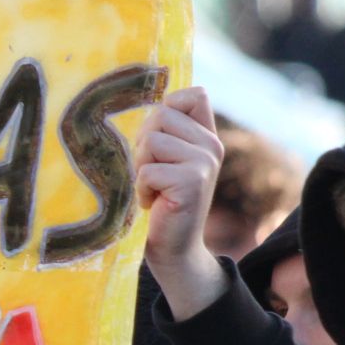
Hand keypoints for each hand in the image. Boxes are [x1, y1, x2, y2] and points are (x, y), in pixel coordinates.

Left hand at [135, 86, 228, 319]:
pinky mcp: (192, 181)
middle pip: (161, 116)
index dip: (168, 107)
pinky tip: (152, 203)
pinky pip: (147, 169)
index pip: (195, 94)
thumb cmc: (159, 203)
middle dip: (143, 144)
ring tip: (152, 188)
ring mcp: (205, 162)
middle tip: (150, 173)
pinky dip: (141, 188)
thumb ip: (163, 133)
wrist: (173, 249)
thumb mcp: (164, 161)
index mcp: (206, 137)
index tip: (157, 139)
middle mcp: (212, 145)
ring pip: (152, 141)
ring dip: (141, 167)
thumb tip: (133, 98)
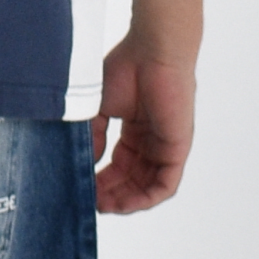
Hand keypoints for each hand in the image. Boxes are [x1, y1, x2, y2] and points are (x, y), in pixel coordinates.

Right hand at [90, 41, 195, 213]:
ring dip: (125, 201)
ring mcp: (165, 146)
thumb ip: (91, 138)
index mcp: (135, 131)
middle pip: (131, 181)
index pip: (117, 167)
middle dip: (110, 195)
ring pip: (147, 187)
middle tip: (88, 202)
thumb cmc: (126, 69)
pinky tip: (124, 203)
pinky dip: (145, 198)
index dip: (100, 182)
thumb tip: (85, 165)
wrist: (152, 52)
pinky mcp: (178, 149)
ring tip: (103, 205)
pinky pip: (165, 185)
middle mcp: (151, 141)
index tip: (81, 188)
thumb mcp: (97, 109)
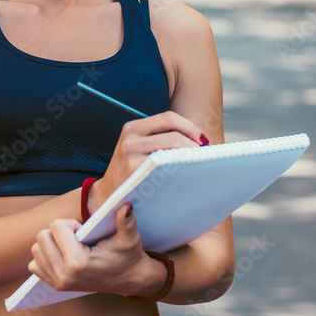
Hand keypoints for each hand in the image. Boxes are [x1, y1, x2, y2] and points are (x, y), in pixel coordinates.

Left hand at [28, 202, 162, 294]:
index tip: (84, 231)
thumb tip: (125, 204)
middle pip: (42, 237)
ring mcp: (58, 282)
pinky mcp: (55, 286)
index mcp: (77, 262)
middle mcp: (64, 275)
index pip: (56, 227)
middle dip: (59, 231)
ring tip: (71, 246)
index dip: (71, 223)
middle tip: (77, 238)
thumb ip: (126, 220)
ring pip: (37, 249)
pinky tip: (63, 255)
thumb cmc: (128, 255)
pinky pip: (35, 264)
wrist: (129, 279)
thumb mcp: (129, 237)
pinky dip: (46, 256)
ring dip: (51, 243)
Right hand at [89, 110, 206, 213]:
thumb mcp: (139, 148)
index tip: (204, 141)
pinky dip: (180, 172)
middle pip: (174, 136)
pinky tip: (188, 179)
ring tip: (201, 168)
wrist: (108, 197)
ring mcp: (130, 156)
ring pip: (172, 152)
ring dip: (190, 159)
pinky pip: (165, 169)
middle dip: (195, 147)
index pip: (169, 118)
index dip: (191, 127)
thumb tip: (202, 141)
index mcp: (133, 128)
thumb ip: (162, 139)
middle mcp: (130, 139)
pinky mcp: (133, 173)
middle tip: (207, 158)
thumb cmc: (132, 173)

> [TASK PROMPT] Whatever the records hold apart from pictures should be repeated exactly.

> [WRITTEN RESPONSE]
Hand keypoints for each hand in the image. Boxes are [x1, y1, x2, y2] and points are (x, y), in pixel coordinates.

Left hand at [135, 86, 228, 319]:
pinky mcp: (192, 181)
middle pip: (161, 116)
index dip: (168, 107)
pinky tip: (152, 203)
pinky pip: (147, 169)
index pip: (195, 94)
thumb cmc: (159, 203)
middle dip: (143, 144)
ring tip: (152, 188)
ring mcp: (205, 162)
middle tip: (150, 173)
pinky dip: (141, 188)
thumb ip: (163, 133)
wrist: (173, 249)
thumb mcp: (164, 161)
index mcp: (206, 137)
index tip: (157, 139)
middle mcp: (212, 145)
ring pip: (152, 141)
ring dip: (141, 167)
thumb tip: (133, 98)
Hand keypoints for each hand in the image. Boxes are [x1, y1, x2, y2] and points are (x, y), in pixel coordinates.

Right hand at [90, 41, 195, 213]:
ring dip: (125, 201)
ring mcp: (165, 146)
thumb ip: (91, 138)
index mcp: (135, 131)
middle pip: (131, 181)
index pip: (117, 167)
middle dip: (110, 195)
ring pip: (147, 187)
middle tip: (88, 202)
thumb cmc: (126, 69)
pinky tip: (124, 203)
pinky dip: (145, 198)
index dip: (100, 182)
thumb tip: (85, 165)
wrist: (152, 52)
pinky mcp: (178, 149)
ring tip: (103, 205)
pinky pip: (165, 185)
middle mcp: (151, 141)
index tip: (81, 188)
thumb mcp: (97, 109)
Hand keypoints for each hand in the image. Boxes are [x1, y1, x2, y2] and points are (x, y), in pixel coordinates.

Left hand at [28, 202, 162, 294]:
index tip: (84, 231)
thumb tip: (125, 204)
middle pip: (42, 237)
ring mcp: (58, 282)
pinky mcp: (55, 286)
index mcp: (77, 262)
middle mcp: (64, 275)
index pip: (56, 227)
middle dip: (59, 231)
ring tip: (71, 246)
index dip: (71, 223)
middle tip: (77, 238)
thumb ip: (126, 220)
ring pip: (37, 249)
pinky tip: (63, 255)
thumb cmc: (128, 255)
pinky pip: (35, 264)
wrist: (129, 279)
thumb mcp: (129, 237)
pinky dip: (46, 256)
ring dip: (51, 243)
Right hand at [89, 110, 206, 213]:
thumb mcp: (139, 148)
index tip: (204, 141)
pinky dip: (180, 172)
middle pip: (174, 136)
pinky tip: (188, 179)
ring tip: (201, 168)
wrist: (108, 197)
ring mcp: (130, 156)
ring pip: (172, 152)
ring dip: (190, 159)
pinky pip: (165, 169)
middle dip: (195, 147)
index pip: (169, 118)
index dip: (191, 127)
thumb tip: (202, 141)
index mcp: (133, 128)
thumb ip: (162, 139)
middle mcp: (130, 139)
pinky mcp: (133, 173)
middle tip: (207, 158)
thumb cmc: (132, 173)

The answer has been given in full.